Jesus! I'm in tears - but I don't know if they're from laughter or desperation. Why do these people seem to be such cunts? Is it some sort of employment scheme for unemployable fuckwits? Who would to do this kind of hectoring shit for a living?

Bucko said...

MIB - I think it gives otherwise small and insignificant people, a little taste of power over others.
They must have very empty lives to start doing this kind of crap.

Leg-iron said...

I'm in my house and I'm smoking.

The only effect a talking kangaroo would have is to make me take a very close look at what I'm smoking.

Then I'd place a large order for more...

Bucko said...

....and that's the best comment yet. I nearly spilled my Guinness. Have a gold star!

Bucko said...

Having said that, I'm also in my house and I'm smoking a big cigar with a cat on my lap. (I can't sit at the computer without a cat on lap) Stroppy the Moaning Cuntaroo says we also need to protect our pets from fag smoke.
Peanut doesn't seem to mind!

Man with Many Chins said...

"Serve with a nice tossed salad unless the Righteous a watching, in which case serve with lard, rissoles, burgers, lard, sausages and lard, with beers and cigarettes all round even for the supportive non-smokers (we don't need to actually light them to mindfuck the Righteous)."

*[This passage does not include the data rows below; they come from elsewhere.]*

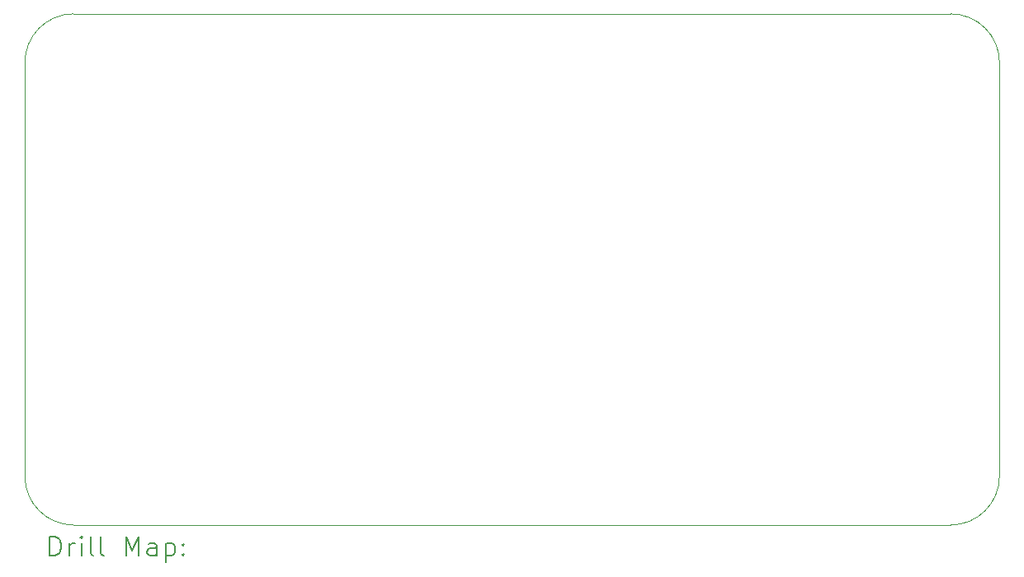
<source format=gbr>
%TF.GenerationSoftware,KiCad,Pcbnew,8.0.0*%
%TF.CreationDate,2024-03-12T01:14:02-04:00*%
%TF.ProjectId,ORA_ControlBoard-main_Rev2,4f52415f-436f-46e7-9472-6f6c426f6172,rev?*%
%TF.SameCoordinates,Original*%
%TF.FileFunction,Drillmap*%
%TF.FilePolarity,Positive*%
%FSLAX45Y45*%
G04 Gerber Fmt 4.5, Leading zero omitted, Abs format (unit mm)*
G04 Created by KiCad (PCBNEW 8.0.0) date 2024-03-12 01:14:02*
%MOMM*%
%LPD*%
G01*
G04 APERTURE LIST*
%ADD10C,0.100000*%
%ADD11C,0.200000*%
G04 APERTURE END LIST*
D10*
X9000000Y-5500000D02*
G75*
G02*
X9500000Y-5000000I500000J0D01*
G01*
X9500000Y-10250000D02*
G75*
G02*
X9000000Y-9750000I0J500000D01*
G01*
X19000000Y-9750000D02*
X19000000Y-5500000D01*
X18500000Y-5000000D02*
X9500000Y-5000000D01*
X9000000Y-5500000D02*
X9000000Y-9750000D01*
X19000000Y-9750000D02*
G75*
G02*
X18500000Y-10250000I-500000J0D01*
G01*
X18500000Y-5000000D02*
G75*
G02*
X19000000Y-5500000I0J-500000D01*
G01*
X9500000Y-10250000D02*
X18500000Y-10250000D01*
D11*
X9255777Y-10566484D02*
X9255777Y-10366484D01*
X9255777Y-10366484D02*
X9303396Y-10366484D01*
X9303396Y-10366484D02*
X9331967Y-10376008D01*
X9331967Y-10376008D02*
X9351015Y-10395055D01*
X9351015Y-10395055D02*
X9360539Y-10414103D01*
X9360539Y-10414103D02*
X9370063Y-10452198D01*
X9370063Y-10452198D02*
X9370063Y-10480770D01*
X9370063Y-10480770D02*
X9360539Y-10518865D01*
X9360539Y-10518865D02*
X9351015Y-10537912D01*
X9351015Y-10537912D02*
X9331967Y-10556960D01*
X9331967Y-10556960D02*
X9303396Y-10566484D01*
X9303396Y-10566484D02*
X9255777Y-10566484D01*
X9455777Y-10566484D02*
X9455777Y-10433150D01*
X9455777Y-10471246D02*
X9465301Y-10452198D01*
X9465301Y-10452198D02*
X9474824Y-10442674D01*
X9474824Y-10442674D02*
X9493872Y-10433150D01*
X9493872Y-10433150D02*
X9512920Y-10433150D01*
X9579586Y-10566484D02*
X9579586Y-10433150D01*
X9579586Y-10366484D02*
X9570063Y-10376008D01*
X9570063Y-10376008D02*
X9579586Y-10385531D01*
X9579586Y-10385531D02*
X9589110Y-10376008D01*
X9589110Y-10376008D02*
X9579586Y-10366484D01*
X9579586Y-10366484D02*
X9579586Y-10385531D01*
X9703396Y-10566484D02*
X9684348Y-10556960D01*
X9684348Y-10556960D02*
X9674824Y-10537912D01*
X9674824Y-10537912D02*
X9674824Y-10366484D01*
X9808158Y-10566484D02*
X9789110Y-10556960D01*
X9789110Y-10556960D02*
X9779586Y-10537912D01*
X9779586Y-10537912D02*
X9779586Y-10366484D01*
X10036729Y-10566484D02*
X10036729Y-10366484D01*
X10036729Y-10366484D02*
X10103396Y-10509341D01*
X10103396Y-10509341D02*
X10170063Y-10366484D01*
X10170063Y-10366484D02*
X10170063Y-10566484D01*
X10351015Y-10566484D02*
X10351015Y-10461722D01*
X10351015Y-10461722D02*
X10341491Y-10442674D01*
X10341491Y-10442674D02*
X10322444Y-10433150D01*
X10322444Y-10433150D02*
X10284348Y-10433150D01*
X10284348Y-10433150D02*
X10265301Y-10442674D01*
X10351015Y-10556960D02*
X10331967Y-10566484D01*
X10331967Y-10566484D02*
X10284348Y-10566484D01*
X10284348Y-10566484D02*
X10265301Y-10556960D01*
X10265301Y-10556960D02*
X10255777Y-10537912D01*
X10255777Y-10537912D02*
X10255777Y-10518865D01*
X10255777Y-10518865D02*
X10265301Y-10499817D01*
X10265301Y-10499817D02*
X10284348Y-10490293D01*
X10284348Y-10490293D02*
X10331967Y-10490293D01*
X10331967Y-10490293D02*
X10351015Y-10480770D01*
X10446253Y-10433150D02*
X10446253Y-10633150D01*
X10446253Y-10442674D02*
X10465301Y-10433150D01*
X10465301Y-10433150D02*
X10503396Y-10433150D01*
X10503396Y-10433150D02*
X10522444Y-10442674D01*
X10522444Y-10442674D02*
X10531967Y-10452198D01*
X10531967Y-10452198D02*
X10541491Y-10471246D01*
X10541491Y-10471246D02*
X10541491Y-10528389D01*
X10541491Y-10528389D02*
X10531967Y-10547436D01*
X10531967Y-10547436D02*
X10522444Y-10556960D01*
X10522444Y-10556960D02*
X10503396Y-10566484D01*
X10503396Y-10566484D02*
X10465301Y-10566484D01*
X10465301Y-10566484D02*
X10446253Y-10556960D01*
X10627205Y-10547436D02*
X10636729Y-10556960D01*
X10636729Y-10556960D02*
X10627205Y-10566484D01*
X10627205Y-10566484D02*
X10617682Y-10556960D01*
X10617682Y-10556960D02*
X10627205Y-10547436D01*
X10627205Y-10547436D02*
X10627205Y-10566484D01*
X10627205Y-10442674D02*
X10636729Y-10452198D01*
X10636729Y-10452198D02*
X10627205Y-10461722D01*
X10627205Y-10461722D02*
X10617682Y-10452198D01*
X10617682Y-10452198D02*
X10627205Y-10442674D01*
X10627205Y-10442674D02*
X10627205Y-10461722D01*
M02*

</source>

AE, you are a cunt of the highest quality.
That made me spit my coffee out! Fucking superb :-)

Penseivat said...

My mother smoked, my father didn't. He kept trying to get her to stop till he read that chemicals in cigarettes acted as an aphrodisiac. After that, he couldn't get my mother to smoke enough cigarettes. My mother died at 78, from an unrelated illness to smoking. My father died, in bed, 8 years earlier, from heart failure. I would always like to think he had a smile on his face at the end.